_What to work on:_
Set down all of the entries precisely as they were written.

Stored data:
▬▬▬

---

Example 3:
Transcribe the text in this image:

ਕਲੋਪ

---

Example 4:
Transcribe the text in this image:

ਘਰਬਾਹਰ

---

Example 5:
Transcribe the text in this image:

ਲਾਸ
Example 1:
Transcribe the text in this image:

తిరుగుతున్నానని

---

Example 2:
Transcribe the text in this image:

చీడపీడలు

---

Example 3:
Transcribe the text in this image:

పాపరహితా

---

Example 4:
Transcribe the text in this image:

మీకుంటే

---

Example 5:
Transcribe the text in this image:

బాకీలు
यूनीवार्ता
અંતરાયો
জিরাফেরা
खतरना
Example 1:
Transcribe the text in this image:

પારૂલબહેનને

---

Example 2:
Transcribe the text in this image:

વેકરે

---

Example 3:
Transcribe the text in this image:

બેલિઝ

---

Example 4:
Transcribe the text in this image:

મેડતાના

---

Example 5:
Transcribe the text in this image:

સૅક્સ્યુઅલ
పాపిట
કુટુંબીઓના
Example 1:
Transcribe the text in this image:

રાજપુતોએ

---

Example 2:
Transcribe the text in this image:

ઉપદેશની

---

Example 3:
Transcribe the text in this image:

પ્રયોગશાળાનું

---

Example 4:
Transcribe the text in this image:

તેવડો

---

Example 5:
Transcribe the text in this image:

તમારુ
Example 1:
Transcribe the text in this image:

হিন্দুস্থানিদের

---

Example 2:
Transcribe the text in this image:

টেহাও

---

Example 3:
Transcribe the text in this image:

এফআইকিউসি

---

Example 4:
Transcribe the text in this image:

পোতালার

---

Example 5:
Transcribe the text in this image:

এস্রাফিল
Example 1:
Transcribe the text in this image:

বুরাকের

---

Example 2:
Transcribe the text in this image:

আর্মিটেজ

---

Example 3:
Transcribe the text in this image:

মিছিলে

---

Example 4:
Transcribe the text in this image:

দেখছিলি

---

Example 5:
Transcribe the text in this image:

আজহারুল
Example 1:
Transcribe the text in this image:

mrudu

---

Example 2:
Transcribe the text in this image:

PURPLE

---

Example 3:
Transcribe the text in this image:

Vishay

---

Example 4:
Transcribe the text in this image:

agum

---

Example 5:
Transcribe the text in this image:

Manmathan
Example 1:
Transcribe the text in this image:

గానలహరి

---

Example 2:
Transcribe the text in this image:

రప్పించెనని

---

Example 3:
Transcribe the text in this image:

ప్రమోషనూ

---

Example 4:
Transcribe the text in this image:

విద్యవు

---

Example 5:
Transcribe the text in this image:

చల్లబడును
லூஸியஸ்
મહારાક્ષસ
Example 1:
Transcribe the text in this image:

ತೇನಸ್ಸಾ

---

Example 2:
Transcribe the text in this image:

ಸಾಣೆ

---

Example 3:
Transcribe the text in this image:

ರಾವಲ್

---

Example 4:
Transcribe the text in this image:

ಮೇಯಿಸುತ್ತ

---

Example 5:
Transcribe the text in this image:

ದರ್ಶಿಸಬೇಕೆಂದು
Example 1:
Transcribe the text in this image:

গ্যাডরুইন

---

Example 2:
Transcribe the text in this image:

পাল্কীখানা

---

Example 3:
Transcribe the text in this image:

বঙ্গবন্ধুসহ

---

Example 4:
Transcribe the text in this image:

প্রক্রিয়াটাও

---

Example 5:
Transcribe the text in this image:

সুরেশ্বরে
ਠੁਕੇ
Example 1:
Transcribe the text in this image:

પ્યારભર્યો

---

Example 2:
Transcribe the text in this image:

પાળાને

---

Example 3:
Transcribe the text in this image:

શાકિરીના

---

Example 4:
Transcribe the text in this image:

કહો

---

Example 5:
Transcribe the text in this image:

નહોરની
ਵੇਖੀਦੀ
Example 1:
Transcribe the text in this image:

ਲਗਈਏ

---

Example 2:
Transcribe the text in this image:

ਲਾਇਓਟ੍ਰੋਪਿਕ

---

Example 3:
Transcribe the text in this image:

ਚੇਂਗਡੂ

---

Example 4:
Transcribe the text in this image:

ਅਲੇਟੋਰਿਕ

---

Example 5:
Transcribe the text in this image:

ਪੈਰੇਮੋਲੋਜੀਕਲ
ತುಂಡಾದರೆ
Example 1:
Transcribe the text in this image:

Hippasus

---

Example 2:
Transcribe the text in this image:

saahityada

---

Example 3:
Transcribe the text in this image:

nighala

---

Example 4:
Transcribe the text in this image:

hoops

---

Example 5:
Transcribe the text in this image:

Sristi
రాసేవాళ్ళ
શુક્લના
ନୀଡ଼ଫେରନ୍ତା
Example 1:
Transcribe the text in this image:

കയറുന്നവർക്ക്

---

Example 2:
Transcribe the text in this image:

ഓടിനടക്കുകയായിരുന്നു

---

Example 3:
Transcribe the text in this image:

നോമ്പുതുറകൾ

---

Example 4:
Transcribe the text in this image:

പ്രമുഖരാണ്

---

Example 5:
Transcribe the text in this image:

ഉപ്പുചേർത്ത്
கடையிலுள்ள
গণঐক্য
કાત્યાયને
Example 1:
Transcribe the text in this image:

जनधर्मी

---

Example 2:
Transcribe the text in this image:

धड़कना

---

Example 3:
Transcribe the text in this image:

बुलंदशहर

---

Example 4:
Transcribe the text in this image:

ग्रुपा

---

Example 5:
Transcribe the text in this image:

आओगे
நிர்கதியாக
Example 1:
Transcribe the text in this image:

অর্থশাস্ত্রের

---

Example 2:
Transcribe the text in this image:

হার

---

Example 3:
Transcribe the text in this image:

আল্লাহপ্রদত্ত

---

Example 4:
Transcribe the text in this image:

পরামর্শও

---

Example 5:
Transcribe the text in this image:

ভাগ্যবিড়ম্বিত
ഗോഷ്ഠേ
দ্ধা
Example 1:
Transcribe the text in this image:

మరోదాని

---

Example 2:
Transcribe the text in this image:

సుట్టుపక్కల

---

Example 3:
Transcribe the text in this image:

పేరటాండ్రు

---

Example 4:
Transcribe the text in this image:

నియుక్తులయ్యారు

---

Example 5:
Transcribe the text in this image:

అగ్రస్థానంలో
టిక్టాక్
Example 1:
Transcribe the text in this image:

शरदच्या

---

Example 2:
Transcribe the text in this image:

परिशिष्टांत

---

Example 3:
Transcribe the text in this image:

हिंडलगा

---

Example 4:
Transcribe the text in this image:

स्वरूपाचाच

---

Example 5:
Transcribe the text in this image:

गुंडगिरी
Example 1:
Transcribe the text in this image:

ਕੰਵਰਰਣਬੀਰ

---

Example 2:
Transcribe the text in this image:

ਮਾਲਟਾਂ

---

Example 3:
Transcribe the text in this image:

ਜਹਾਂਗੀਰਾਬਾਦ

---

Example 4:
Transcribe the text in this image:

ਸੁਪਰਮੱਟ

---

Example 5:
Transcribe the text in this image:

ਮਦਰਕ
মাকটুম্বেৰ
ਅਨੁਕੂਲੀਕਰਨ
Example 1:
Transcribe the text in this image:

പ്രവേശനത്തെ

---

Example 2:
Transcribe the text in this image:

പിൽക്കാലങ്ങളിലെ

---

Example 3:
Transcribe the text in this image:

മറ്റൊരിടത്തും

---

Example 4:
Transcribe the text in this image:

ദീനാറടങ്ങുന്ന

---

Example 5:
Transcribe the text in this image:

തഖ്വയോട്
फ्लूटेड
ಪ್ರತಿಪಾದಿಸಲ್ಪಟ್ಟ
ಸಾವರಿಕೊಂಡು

▬▬▬

_Response box:_
---

Example 3:
Transcribe the text in this image:

ਕਲੋਪ

---

Example 4:
Transcribe the text in this image:

ਘਰਬਾਹਰ

---

Example 5:
Transcribe the text in this image:

ਲਾਸ
Example 1:
Transcribe the text in this image:

తిరుగుతున్నానని

---

Example 2:
Transcribe the text in this image:

చీడపీడలు

---

Example 3:
Transcribe the text in this image:

పాపరహితా

---

Example 4:
Transcribe the text in this image:

మీకుంటే

---

Example 5:
Transcribe the text in this image:

బాకీలు
यूनीवार्ता
અંતરાયો
জিরাফেরা
खतरना
Example 1:
Transcribe the text in this image:

પારૂલબહેનને

---

Example 2:
Transcribe the text in this image:

વેકરે

---

Example 3:
Transcribe the text in this image:

બેલિઝ

---

Example 4:
Transcribe the text in this image:

મેડતાના

---

Example 5:
Transcribe the text in this image:

સૅક્સ્યુઅલ
పాపిట
કુટુંબીઓના
Example 1:
Transcribe the text in this image:

રાજપુતોએ

---

Example 2:
Transcribe the text in this image:

ઉપદેશની

---

Example 3:
Transcribe the text in this image:

પ્રયોગશાળાનું

---

Example 4:
Transcribe the text in this image:

તેવડો

---

Example 5:
Transcribe the text in this image:

તમારુ
Example 1:
Transcribe the text in this image:

হিন্দুস্থানিদের

---

Example 2:
Transcribe the text in this image:

টেহাও

---

Example 3:
Transcribe the text in this image:

এফআইকিউসি

---

Example 4:
Transcribe the text in this image:

পোতালার

---

Example 5:
Transcribe the text in this image:

এস্রাফিল
Example 1:
Transcribe the text in this image:

বুরাকের

---

Example 2:
Transcribe the text in this image:

আর্মিটেজ

---

Example 3:
Transcribe the text in this image:

মিছিলে

---

Example 4:
Transcribe the text in this image:

দেখছিলি

---

Example 5:
Transcribe the text in this image:

আজহারুল
Example 1:
Transcribe the text in this image:

mrudu

---

Example 2:
Transcribe the text in this image:

PURPLE

---

Example 3:
Transcribe the text in this image:

Vishay

---

Example 4:
Transcribe the text in this image:

agum

---

Example 5:
Transcribe the text in this image:

Manmathan
Example 1:
Transcribe the text in this image:

గానలహరి

---

Example 2:
Transcribe the text in this image:

రప్పించెనని

---

Example 3:
Transcribe the text in this image:

ప్రమోషనూ

---

Example 4:
Transcribe the text in this image:

విద్యవు

---

Example 5:
Transcribe the text in this image:

చల్లబడును
லூஸியஸ்
મહારાક્ષસ
Example 1:
Transcribe the text in this image:

ತೇನಸ್ಸಾ

---

Example 2:
Transcribe the text in this image:

ಸಾಣೆ

---

Example 3:
Transcribe the text in this image:

ರಾವಲ್

---

Example 4:
Transcribe the text in this image:

ಮೇಯಿಸುತ್ತ

---

Example 5:
Transcribe the text in this image:

ದರ್ಶಿಸಬೇಕೆಂದು
Example 1:
Transcribe the text in this image:

গ্যাডরুইন

---

Example 2:
Transcribe the text in this image:

পাল্কীখানা

---

Example 3:
Transcribe the text in this image:

বঙ্গবন্ধুসহ

---

Example 4:
Transcribe the text in this image:

প্রক্রিয়াটাও

---

Example 5:
Transcribe the text in this image:

সুরেশ্বরে
ਠੁਕੇ
Example 1:
Transcribe the text in this image:

પ્યારભર્યો

---

Example 2:
Transcribe the text in this image:

પાળાને

---

Example 3:
Transcribe the text in this image:

શાકિરીના

---

Example 4:
Transcribe the text in this image:

કહો

---

Example 5:
Transcribe the text in this image:

નહોરની
ਵੇਖੀਦੀ
Example 1:
Transcribe the text in this image:

ਲਗਈਏ

---

Example 2:
Transcribe the text in this image:

ਲਾਇਓਟ੍ਰੋਪਿਕ

---

Example 3:
Transcribe the text in this image:

ਚੇਂਗਡੂ

---

Example 4:
Transcribe the text in this image:

ਅਲੇਟੋਰਿਕ

---

Example 5:
Transcribe the text in this image:

ਪੈਰੇਮੋਲੋਜੀਕਲ
ತುಂಡಾದರೆ
Example 1:
Transcribe the text in this image:

Hippasus

---

Example 2:
Transcribe the text in this image:

saahityada

---

Example 3:
Transcribe the text in this image:

nighala

---

Example 4:
Transcribe the text in this image:

hoops

---

Example 5:
Transcribe the text in this image:

Sristi
రాసేవాళ్ళ
શુક્લના
ନୀଡ଼ଫେରନ୍ତା
Example 1:
Transcribe the text in this image:

കയറുന്നവർക്ക്

---

Example 2:
Transcribe the text in this image:

ഓടിനടക്കുകയായിരുന്നു

---

Example 3:
Transcribe the text in this image:

നോമ്പുതുറകൾ

---

Example 4:
Transcribe the text in this image:

പ്രമുഖരാണ്

---

Example 5:
Transcribe the text in this image:

ഉപ്പുചേർത്ത്
கடையிலுள்ள
গণঐক্য
કાત્યાયને
Example 1:
Transcribe the text in this image:

जनधर्मी

---

Example 2:
Transcribe the text in this image:

धड़कना

---

Example 3:
Transcribe the text in this image:

बुलंदशहर

---

Example 4:
Transcribe the text in this image:

ग्रुपा

---

Example 5:
Transcribe the text in this image:

आओगे
நிர்கதியாக
Example 1:
Transcribe the text in this image:

অর্থশাস্ত্রের

---

Example 2:
Transcribe the text in this image:

হার

---

Example 3:
Transcribe the text in this image:

আল্লাহপ্রদত্ত

---

Example 4:
Transcribe the text in this image:

পরামর্শও

---

Example 5:
Transcribe the text in this image:

ভাগ্যবিড়ম্বিত
ഗോഷ്ഠേ
দ্ধা
Example 1:
Transcribe the text in this image:

మరోదాని

---

Example 2:
Transcribe the text in this image:

సుట్టుపక్కల

---

Example 3:
Transcribe the text in this image:

పేరటాండ్రు

---

Example 4:
Transcribe the text in this image:

నియుక్తులయ్యారు

---

Example 5:
Transcribe the text in this image:

అగ్రస్థానంలో
టిక్టాక్
Example 1:
Transcribe the text in this image:

शरदच्या

---

Example 2:
Transcribe the text in this image:

परिशिष्टांत

---

Example 3:
Transcribe the text in this image:

हिंडलगा

---

Example 4:
Transcribe the text in this image:

स्वरूपाचाच

---

Example 5:
Transcribe the text in this image:

गुंडगिरी
Example 1:
Transcribe the text in this image:

ਕੰਵਰਰਣਬੀਰ

---

Example 2:
Transcribe the text in this image:

ਮਾਲਟਾਂ

---

Example 3:
Transcribe the text in this image:

ਜਹਾਂਗੀਰਾਬਾਦ

---

Example 4:
Transcribe the text in this image:

ਸੁਪਰਮੱਟ

---

Example 5:
Transcribe the text in this image:

ਮਦਰਕ
মাকটুম্বেৰ
ਅਨੁਕੂਲੀਕਰਨ
Example 1:
Transcribe the text in this image:

പ്രവേശനത്തെ

---

Example 2:
Transcribe the text in this image:

പിൽക്കാലങ്ങളിലെ

---

Example 3:
Transcribe the text in this image:

മറ്റൊരിടത്തും

---

Example 4:
Transcribe the text in this image:

ദീനാറടങ്ങുന്ന

---

Example 5:
Transcribe the text in this image:

തഖ്വയോട്
फ्लूटेड
ಪ್ರತಿಪಾದಿಸಲ್ಪಟ್ಟ
ಸಾವರಿಕೊಂಡು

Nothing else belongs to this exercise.